Understanding seasonal precipitation input into river basins is important for linking large-scale climate drivers with societal water resources and the occurrence of hydrologic hazards such as floods and riverbank erosion. Using satellite data at 0.25-degree resolution, spatial patterns of monsoon (June-July-August-September) precipitation variability between 1983 and 2015 within the Ganges–Brahmaputra–Meghna (GBM) river basin are analyzed with Principal Component (PC) analysis and the first three modes (PC1, PC2 and PC3) are related to global atmospheric-oceanic fields. PC1 explains 88.7% of the variance in monsoonal precipitation and resembles climatology with the center of action over Bangladesh. The eigenvector coefficients show a downward trend consistent with studies reporting a recent decline in monsoon rainfall, but little interannual variability. PC2 explains 2.9% of the variance and shows rainfall maxima to the far western and eastern portions of the basin. PC2 has an apparent decadal cycle and surface and upper-air atmospheric height fields suggest the pattern could be forced by tropical South Atlantic heating and a Rossby wave train stemming from the North Atlantic, consistent with previous studies. Finally, PC3 explains 1.5% of the variance and has high spatial variability. The distribution of precipitation is somewhat zonal, with highest values at the southern border and at the Himalayan ridge. There is strong interannual variability associated with PC3, related to the El Nino/Southern Oscillation (ENSO). Next, we perform a hydroclimatological downscaling, as precipitation attributed to the three PCs was averaged over the Pfafstetter level-04 sub-basins obtained from the World Wildlife Fund (Gland, Switzerland). While PC1 was the principal contributor of rainfall for all sub-basins, PC2 contributed the most to rainfall in the western Ganges sub-basin (4524) and PC3 contributed the most to the rainfall in the northern Brahmaputra (4529). Monsoon rainfall within these two sub-basins were the only ones to show a significant relationship (negative) with ENSO, whereas four of the eight sub-basins had a significant relationship (positive) with sea surface temperature (SST) anomalies in the tropical South Atlantic. This work demonstrates a geographic dependence on climate teleconnections in the GBM that deserves further study. 

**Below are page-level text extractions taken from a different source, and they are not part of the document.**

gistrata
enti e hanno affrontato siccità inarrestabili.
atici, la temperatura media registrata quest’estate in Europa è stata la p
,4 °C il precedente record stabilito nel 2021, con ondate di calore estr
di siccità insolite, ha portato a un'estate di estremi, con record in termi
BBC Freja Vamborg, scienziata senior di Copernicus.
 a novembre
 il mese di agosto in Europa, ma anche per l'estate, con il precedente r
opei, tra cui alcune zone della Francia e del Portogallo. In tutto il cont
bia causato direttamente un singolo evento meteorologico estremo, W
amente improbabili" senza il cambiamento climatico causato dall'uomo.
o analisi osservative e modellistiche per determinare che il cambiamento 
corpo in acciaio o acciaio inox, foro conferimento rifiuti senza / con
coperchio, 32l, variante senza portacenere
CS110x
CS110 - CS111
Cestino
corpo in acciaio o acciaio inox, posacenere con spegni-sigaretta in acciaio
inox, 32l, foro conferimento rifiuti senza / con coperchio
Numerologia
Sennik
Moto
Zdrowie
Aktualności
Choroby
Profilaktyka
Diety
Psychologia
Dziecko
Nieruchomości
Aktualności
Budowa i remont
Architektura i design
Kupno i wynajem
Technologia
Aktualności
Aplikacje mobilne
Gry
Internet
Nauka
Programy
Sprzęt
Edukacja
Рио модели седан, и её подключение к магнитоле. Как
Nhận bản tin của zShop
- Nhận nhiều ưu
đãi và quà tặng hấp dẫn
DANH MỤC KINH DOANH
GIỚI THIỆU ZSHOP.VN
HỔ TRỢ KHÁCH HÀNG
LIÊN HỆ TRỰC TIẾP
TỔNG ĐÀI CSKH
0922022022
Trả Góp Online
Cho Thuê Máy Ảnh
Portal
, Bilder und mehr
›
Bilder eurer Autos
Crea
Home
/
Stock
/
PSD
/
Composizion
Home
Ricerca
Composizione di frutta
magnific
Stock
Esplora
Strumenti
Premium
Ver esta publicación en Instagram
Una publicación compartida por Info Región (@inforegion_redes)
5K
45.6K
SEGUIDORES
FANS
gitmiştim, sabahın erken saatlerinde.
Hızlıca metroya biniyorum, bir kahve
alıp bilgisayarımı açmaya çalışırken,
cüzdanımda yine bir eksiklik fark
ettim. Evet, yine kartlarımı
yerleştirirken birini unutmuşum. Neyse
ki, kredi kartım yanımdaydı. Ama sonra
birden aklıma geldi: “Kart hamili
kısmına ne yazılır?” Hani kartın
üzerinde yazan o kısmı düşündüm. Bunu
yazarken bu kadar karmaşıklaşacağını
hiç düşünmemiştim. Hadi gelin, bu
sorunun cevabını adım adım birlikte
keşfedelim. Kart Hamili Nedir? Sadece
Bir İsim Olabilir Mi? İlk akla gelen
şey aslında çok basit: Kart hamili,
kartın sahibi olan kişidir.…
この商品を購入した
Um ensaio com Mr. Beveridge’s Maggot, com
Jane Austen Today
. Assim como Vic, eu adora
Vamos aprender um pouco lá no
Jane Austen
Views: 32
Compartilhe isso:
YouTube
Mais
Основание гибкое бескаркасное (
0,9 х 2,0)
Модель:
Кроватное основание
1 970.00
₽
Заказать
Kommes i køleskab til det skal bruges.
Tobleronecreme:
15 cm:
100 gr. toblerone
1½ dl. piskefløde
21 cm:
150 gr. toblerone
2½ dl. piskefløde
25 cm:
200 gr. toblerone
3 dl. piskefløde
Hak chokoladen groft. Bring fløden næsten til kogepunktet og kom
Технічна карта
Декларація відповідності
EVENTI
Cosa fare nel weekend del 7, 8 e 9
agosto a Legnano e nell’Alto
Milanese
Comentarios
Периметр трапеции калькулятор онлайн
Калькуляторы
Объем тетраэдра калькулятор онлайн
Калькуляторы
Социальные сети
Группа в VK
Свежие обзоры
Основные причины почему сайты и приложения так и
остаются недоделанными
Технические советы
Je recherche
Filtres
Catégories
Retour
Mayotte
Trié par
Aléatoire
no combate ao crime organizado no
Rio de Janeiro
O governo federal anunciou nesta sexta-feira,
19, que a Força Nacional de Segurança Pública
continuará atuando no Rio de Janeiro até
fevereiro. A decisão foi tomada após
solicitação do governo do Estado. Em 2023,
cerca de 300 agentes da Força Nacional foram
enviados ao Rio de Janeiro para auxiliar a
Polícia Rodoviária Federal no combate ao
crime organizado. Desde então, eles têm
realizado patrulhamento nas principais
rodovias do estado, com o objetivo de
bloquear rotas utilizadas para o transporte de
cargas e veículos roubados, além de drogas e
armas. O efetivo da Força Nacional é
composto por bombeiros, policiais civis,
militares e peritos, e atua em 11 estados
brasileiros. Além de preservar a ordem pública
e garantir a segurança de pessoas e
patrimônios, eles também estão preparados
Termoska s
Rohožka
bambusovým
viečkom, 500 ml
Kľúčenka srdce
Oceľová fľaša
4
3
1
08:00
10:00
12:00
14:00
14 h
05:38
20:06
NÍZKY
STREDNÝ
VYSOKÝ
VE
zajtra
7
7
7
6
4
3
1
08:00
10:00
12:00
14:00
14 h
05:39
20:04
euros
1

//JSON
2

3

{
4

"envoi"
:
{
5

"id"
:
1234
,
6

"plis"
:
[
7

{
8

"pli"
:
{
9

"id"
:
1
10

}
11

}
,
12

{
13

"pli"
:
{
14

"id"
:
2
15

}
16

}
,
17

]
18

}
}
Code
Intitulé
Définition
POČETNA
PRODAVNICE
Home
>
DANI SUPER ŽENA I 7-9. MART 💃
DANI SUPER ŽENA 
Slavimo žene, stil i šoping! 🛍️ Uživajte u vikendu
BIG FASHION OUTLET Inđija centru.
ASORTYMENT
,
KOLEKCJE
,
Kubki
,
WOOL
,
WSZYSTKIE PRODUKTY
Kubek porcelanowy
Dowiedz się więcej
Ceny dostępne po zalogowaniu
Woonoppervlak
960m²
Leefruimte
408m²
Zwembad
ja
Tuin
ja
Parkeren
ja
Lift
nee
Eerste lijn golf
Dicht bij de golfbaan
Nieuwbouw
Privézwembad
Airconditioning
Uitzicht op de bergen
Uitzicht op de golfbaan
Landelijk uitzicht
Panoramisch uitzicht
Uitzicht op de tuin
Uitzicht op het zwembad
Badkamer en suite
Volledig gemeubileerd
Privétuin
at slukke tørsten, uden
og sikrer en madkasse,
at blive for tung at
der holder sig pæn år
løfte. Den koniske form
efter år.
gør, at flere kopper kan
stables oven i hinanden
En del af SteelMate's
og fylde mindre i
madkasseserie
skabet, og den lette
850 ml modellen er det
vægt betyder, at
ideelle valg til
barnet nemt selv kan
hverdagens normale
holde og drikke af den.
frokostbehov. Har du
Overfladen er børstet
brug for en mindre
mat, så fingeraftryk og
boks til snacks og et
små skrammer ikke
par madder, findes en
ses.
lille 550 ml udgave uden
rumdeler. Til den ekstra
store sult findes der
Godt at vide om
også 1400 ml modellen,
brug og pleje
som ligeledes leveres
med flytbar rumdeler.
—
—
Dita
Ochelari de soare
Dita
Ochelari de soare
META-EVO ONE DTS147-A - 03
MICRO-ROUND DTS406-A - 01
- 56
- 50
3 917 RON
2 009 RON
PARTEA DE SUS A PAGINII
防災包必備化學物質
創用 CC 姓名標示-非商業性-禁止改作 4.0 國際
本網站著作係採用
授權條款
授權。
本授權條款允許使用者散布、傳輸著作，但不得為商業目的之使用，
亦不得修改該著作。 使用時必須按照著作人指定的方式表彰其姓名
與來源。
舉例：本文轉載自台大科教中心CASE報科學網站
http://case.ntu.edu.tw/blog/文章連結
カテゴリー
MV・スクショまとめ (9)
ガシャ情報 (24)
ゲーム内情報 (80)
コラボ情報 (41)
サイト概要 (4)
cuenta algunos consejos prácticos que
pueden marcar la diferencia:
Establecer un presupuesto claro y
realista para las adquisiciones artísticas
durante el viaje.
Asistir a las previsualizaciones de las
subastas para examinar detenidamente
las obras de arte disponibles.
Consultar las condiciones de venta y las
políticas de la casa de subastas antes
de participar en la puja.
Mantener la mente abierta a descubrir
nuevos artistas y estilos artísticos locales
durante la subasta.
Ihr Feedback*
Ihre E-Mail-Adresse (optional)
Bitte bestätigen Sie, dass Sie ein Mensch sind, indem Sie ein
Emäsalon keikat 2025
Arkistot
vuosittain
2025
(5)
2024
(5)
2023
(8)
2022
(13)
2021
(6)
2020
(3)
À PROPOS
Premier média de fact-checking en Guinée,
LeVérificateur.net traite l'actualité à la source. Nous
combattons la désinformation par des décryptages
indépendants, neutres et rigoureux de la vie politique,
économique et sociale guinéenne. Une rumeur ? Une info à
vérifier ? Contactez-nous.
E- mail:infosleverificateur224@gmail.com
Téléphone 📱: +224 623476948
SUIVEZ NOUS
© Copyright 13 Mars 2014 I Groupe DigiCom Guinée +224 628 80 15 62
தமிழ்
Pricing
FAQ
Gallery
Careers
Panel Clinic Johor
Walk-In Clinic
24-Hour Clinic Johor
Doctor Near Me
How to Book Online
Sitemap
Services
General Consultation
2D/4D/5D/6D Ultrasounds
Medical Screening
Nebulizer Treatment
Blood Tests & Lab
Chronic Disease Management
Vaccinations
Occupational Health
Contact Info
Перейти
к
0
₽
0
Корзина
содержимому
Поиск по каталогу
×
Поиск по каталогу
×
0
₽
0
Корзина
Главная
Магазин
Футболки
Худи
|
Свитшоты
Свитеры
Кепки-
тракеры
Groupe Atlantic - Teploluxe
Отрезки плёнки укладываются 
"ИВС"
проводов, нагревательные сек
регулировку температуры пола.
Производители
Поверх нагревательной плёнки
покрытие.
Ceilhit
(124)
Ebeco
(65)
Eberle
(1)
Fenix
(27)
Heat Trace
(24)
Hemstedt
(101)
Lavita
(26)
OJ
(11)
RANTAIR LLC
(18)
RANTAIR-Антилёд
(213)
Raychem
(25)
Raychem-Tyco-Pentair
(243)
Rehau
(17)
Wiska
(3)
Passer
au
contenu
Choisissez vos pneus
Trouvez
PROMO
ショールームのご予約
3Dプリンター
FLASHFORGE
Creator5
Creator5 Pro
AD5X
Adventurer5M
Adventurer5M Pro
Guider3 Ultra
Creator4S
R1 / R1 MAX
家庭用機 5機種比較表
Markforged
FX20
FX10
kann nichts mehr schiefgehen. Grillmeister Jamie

A recently funded US National Science Foundation project seeks to investigate monsoon variability within the Ganges-Brahmaputra-Meghna (GBM) river basin as a potential predictor for annual shoreline erosion rates in the lower coastal delta region. Many previous studies have examined the interannual variability of South Asian precipitation either within political boundaries or across large spans of latitudes and longitudes, but few have taken a more hydrologic approach by analyzing the atmospheric-oceanic forcings that lead to precipitation falling only within the GBM basin. The temporal climate patterns would likely be different from previous studies and are hypothesized to have a more direct effect on outlet discharge and erosion rates. In the present study, mean monsoon precipitation (June-July-August-September) for the 2,309 0.25° grid boxes of the Precipitation Estimation from Remotely Sensed Information using Artificial Neural Networks-Climate Data Record (PERSIANN-CDR) was extracted using geospatial methods. A Principal Component (PC) analysis was performed over the period 1983 to 2015. The first PC explains 88.7% of the variance and resembles climatology with the center of action over Bangladesh. The eigenvector shows a downward trend consistent with studies reporting a recent decline in monsoon rainfall. The second PC explains 2.9% of the variance and concentrates rainfall in the western portion of the basin. The 2nd component has greater temporal variability than the 1st component and an apparent decadal cycle. An analysis of global precipitation indicates that the rainfall patterns obtained within the GBM are localized. Surface and upper-air atmospheric height fields suggest the 2nd PC pattern is forced by a Rossby wave train stemming from the North Atlantic.